David L. Hoffmann

 

On his book Cultivating the Masses: Modern State Practices and Soviet Socialism, 1914-1939

Cover Interview of January 13, 2012

A close-up

No discussion of Soviet social intervention would be complete without an examination of state violence. Indeed state violence, and the Gulag in particular, is frequently regarded as emblematic of the Soviet system as a whole. In 1937-1938 alone, according to official figures, the Soviet security police arrested 1,575,000 people, of whom it executed 681,692 and incarcerated another 663,308. By the end of 1940, the Soviet government had imprisoned over 1,930,000 people in Gulag labor camps, and these figures do not even include deportations of over one and a half million “kulaks” (wealthy peasants) to special settlements during the collectivization drive of the early 1930s. Soviet repression during this period amounted to an unprecedented scale of violence perpetrated by a state against its population.

Scholars have focused on Stalin’s motivations for ordering mass arrests and executions.  But how was such violence possible or even conceivable?  How was it implemented?  How are we to characterize Soviet state violence under Stalin?

The primary form of Soviet state violence throughout the interwar period was excisionary violence—the forcible removal of specific segments of the population and the isolation or elimination of these groups. The purpose of excisionary violence, whether in the form of deportations, incarcerations, or executions, was to extract from society those deemed socially harmful or politically dangerous.

Excisionary violence did not originate in Russia, and it was not unique to Marxist regimes. Concentration camps were first developed in a colonial context and then were deployed throughout Europe itself during the First World War.
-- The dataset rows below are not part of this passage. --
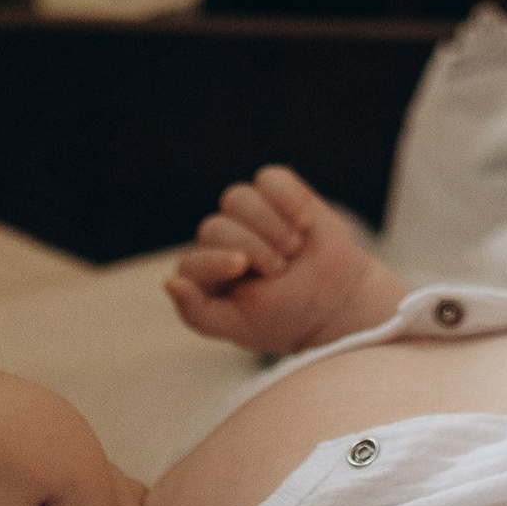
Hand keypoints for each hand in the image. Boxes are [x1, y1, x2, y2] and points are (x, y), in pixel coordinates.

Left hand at [166, 165, 401, 354]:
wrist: (337, 301)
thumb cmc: (285, 318)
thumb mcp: (241, 327)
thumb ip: (198, 313)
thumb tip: (169, 282)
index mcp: (206, 275)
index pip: (190, 263)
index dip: (213, 260)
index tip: (242, 266)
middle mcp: (222, 240)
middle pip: (216, 226)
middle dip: (253, 247)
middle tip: (280, 269)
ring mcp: (248, 213)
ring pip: (239, 198)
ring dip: (270, 224)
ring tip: (292, 247)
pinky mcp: (277, 193)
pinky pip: (270, 179)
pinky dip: (288, 198)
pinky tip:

In the Russian Civil War, the Soviet government (as well as the anti-Soviet, White armies) perpetuated the use of deportations and internments, and these practices became institutionalized within the Soviet system in the form of the Gulag.

I do not argue that techniques of social categorization and social excision in themselves caused Soviet state violence. Deportations, incarcerations, and executions carried out by the Soviet government were the result of decisions by Communist Party leaders, who acknowledged no limits on their authority and wielded unchecked, dictatorial power. Social cataloguing, technologies of social excision, and highly centralized bureaucratic and police apparatuses were all conditions of possibility for the forms of state violence enacted by Party leaders.

I thus present techniques of social categorization and excision as conceptual and practical preconditions of Soviet state violence, not as direct causes. These conceptual and practical preconditions occurred in other countries as well but, with certain exceptions such as Nazi Germany, did not result in massive state violence.

The direct cause of Soviet state violence was the Stalinist leadership’s ruthless determination to remove “kulaks” during collectivization and eliminate potential traitors prior to the Second World War. Stalin and his fellow leaders used pre-existing techniques of state violence to pursue their goals of revolutionary transformation and state security.